Grantville Gazette-Volume 1. Eric Flint

Sulfa Drugs

The very first antibiotic was called Sulfanilamide, a member of a family of drugs called sulfa drugs. You may have seen it in a World War II movie, where a medic sprinkles a white powder over a wound. The ability of sulfa drugs to stop infections and allow people to heal was miraculous for its time. It was discovered by accident, when people found that a red fabric dye stopped infections. This took a while to figure out, because the dye itself didn’t stop disease in the lab, but rather broke down in the body to make the antibiotic.

Sulfanilamide is fairly toxic, and there is not a lot of difference between a dose that has little effect and one that makes a person sick. It’s not an ideal drug, but still one which in many ways deserves the term “miraculous.”

Once scientists figured out what the drug was, and how to produce it, they tried a variety of chemical variations to see what might work better or be less toxic. They found a couple of dozen varieties, with differing ability to stop different diseases with more or less toxic effects.

Today, sulfanilamide is not used anymore as a medicine, but it is often made as an exercise in sophomore organic chemistry lab. It is the easiest antibiotic to synthesize. Sulfa drugs are less effective than penicillin and other drugs commonly used today. That’s because they do not actually kill bacteria, but rather stop them from growing, requiring the immune system to do the killing. They are also limited in what they work against: they have no affect on typhus, syphilis, or smallpox, and only some effect on plague. But they are fairly effective on wounds and skin infections.

Chloramphenicol

Chloramphenicol was originally grown from microorganisms, as were penicillin, tetracycline, streptomycin, and the other half dozen or so antibiotics available in the 1940s and 1950s. Once the structure of the drug was determined, a method of making it from chemicals proved cheaper than growing it. This gave it a large competitive edge over the others in terms of price. In the context of the 1632 series and the resources available to the characters, it is the only powerful antibiotic that can be synthesized. Its chemical formula is even listed in Encyclopedia Britannica, as well as the Physician’s Desk Reference, or PDR.

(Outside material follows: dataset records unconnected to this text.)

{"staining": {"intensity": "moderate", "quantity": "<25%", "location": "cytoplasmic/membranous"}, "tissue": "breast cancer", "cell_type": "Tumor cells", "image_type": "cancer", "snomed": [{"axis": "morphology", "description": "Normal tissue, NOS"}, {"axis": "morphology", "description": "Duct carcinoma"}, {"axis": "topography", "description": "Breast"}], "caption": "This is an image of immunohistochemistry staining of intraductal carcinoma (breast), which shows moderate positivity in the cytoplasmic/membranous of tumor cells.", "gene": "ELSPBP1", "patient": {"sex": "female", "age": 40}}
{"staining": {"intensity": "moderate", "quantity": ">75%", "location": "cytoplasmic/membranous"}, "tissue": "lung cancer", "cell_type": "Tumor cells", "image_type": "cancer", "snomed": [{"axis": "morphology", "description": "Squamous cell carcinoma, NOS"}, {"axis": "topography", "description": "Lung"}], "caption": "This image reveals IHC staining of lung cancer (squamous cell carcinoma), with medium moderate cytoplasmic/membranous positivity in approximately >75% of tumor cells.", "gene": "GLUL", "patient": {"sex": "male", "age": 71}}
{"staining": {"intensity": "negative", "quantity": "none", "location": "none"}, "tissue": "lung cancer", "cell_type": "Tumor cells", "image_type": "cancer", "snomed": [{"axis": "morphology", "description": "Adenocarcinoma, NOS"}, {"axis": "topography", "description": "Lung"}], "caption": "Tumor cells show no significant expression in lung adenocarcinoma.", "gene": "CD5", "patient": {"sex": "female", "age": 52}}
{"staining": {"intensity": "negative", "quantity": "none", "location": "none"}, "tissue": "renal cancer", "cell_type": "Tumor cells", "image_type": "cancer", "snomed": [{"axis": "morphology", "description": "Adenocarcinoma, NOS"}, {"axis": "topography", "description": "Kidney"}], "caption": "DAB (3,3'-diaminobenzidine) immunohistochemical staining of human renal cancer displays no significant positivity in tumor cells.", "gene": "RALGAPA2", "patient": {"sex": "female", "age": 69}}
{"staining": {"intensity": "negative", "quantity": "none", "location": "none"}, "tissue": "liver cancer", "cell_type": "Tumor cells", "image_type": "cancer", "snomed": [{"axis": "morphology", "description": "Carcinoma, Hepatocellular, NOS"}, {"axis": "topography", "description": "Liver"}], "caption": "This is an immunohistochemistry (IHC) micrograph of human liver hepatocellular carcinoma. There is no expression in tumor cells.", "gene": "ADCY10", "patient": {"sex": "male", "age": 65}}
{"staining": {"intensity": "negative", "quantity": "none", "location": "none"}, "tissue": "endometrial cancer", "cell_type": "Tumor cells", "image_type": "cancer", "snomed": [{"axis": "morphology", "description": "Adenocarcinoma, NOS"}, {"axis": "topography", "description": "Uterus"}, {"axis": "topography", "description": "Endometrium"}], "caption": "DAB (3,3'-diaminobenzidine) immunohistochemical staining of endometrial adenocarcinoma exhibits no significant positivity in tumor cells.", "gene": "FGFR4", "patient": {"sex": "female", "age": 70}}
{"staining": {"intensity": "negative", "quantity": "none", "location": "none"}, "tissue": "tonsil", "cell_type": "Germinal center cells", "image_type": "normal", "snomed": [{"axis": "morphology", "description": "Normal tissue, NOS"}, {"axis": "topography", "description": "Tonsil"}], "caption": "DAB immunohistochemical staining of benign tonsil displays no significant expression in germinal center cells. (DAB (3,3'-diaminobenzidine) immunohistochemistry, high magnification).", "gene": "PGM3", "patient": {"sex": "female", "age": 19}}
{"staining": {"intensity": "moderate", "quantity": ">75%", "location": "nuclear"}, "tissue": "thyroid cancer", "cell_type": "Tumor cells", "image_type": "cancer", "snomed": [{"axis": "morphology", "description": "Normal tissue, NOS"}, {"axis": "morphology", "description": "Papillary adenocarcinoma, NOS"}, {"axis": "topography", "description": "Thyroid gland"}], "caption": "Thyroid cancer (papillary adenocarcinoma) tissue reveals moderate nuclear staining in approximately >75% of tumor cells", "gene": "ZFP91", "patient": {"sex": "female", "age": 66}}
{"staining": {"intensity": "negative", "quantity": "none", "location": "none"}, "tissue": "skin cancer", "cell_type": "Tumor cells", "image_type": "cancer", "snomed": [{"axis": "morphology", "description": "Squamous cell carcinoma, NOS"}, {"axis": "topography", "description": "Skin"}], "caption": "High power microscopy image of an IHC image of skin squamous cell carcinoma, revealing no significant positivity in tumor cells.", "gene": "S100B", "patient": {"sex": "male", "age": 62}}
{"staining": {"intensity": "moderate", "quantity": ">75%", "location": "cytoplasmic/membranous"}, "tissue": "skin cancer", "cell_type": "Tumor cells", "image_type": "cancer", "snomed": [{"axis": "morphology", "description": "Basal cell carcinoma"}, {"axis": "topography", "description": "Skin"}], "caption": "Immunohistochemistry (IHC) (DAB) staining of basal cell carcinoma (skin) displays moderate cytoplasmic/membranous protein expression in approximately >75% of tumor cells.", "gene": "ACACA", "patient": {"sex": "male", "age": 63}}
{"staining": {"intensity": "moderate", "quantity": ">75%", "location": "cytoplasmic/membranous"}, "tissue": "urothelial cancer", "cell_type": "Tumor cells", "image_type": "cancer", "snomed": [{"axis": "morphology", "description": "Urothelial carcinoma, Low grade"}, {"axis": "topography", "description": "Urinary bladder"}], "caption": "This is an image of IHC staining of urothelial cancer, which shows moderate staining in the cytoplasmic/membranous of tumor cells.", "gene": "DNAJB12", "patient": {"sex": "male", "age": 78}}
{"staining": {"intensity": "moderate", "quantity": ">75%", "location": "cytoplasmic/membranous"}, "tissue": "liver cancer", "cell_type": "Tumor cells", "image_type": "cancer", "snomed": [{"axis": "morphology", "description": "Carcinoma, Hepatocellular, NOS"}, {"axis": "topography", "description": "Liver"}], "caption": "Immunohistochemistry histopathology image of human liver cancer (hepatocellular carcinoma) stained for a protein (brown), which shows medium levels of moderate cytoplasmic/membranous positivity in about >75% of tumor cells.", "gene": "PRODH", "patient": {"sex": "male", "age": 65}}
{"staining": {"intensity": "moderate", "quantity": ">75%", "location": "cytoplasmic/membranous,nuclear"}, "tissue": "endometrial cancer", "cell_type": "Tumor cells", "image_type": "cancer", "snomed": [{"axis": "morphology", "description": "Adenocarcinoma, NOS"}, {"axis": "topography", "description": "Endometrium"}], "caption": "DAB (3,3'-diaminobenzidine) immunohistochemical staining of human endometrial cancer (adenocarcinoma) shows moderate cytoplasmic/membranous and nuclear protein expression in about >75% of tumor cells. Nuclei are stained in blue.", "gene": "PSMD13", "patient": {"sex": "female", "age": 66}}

In some ways chloramphenicol is ideal, in that it can treat a wide variety of infections. Unfortunately, it has a couple of disadvantages as well, which is why most people today have never heard of it:

First, it is often not properly processed by newborns, leading to something called “Gray Baby Syndrome.” Fortunately, this syndrome usually reverses itself when the newborn is taken off the drug. But, obviously, it limits chloramphenicol’s effectiveness for very young children.

Secondly, and more damning, is the fact that in about 1 in 25,000 people, it causes aplastic anemia. This is a disorder in which some blood cells are no longer produced, resulting, about two weeks later, in the patient suffering a very unpleasant death.

As documented in the book Adverse Reactions, this was allegedly discovered shortly after its introduction, and yet the manufacturer, Parke-Davis, continued an aggressive marketing campaign. It was over a decade before Congressional committee hearings and lawsuits revealed the very real dangers to the public and stopped the deaths of many patients. Because of the danger, chloramphenicol is no longer used today in the United States or other wealthy industrialized nations. But it is still a drug of choice in Africa, where its cost effectiveness overrides the occasional fatal side effects.

In the context of the 1632 series, however, chloramphenicol is an ideal drug. The drug can effectively treat typhus and syphilis, which sulfa drugs cannot. It is far more effective at treating plague and most other bacterial infections than sulfa drugs. And when the death rate from the drug—1 in 25,000, or .004%—is compared to a 33% fatality rate for typhus, and a higher one for plague and syphilis, it is easy to see the advantages. If someone has one of these diseases, chloramphenicol is the only treatment available, and is arguably the most valuable man-made product in the 1632 context. Obviously—as was already touched on in the novel 1633—there will be many issues needing to be dealt with regarding fairness and the cost of the drug. But that’s true of the availability of up-time medicine in general.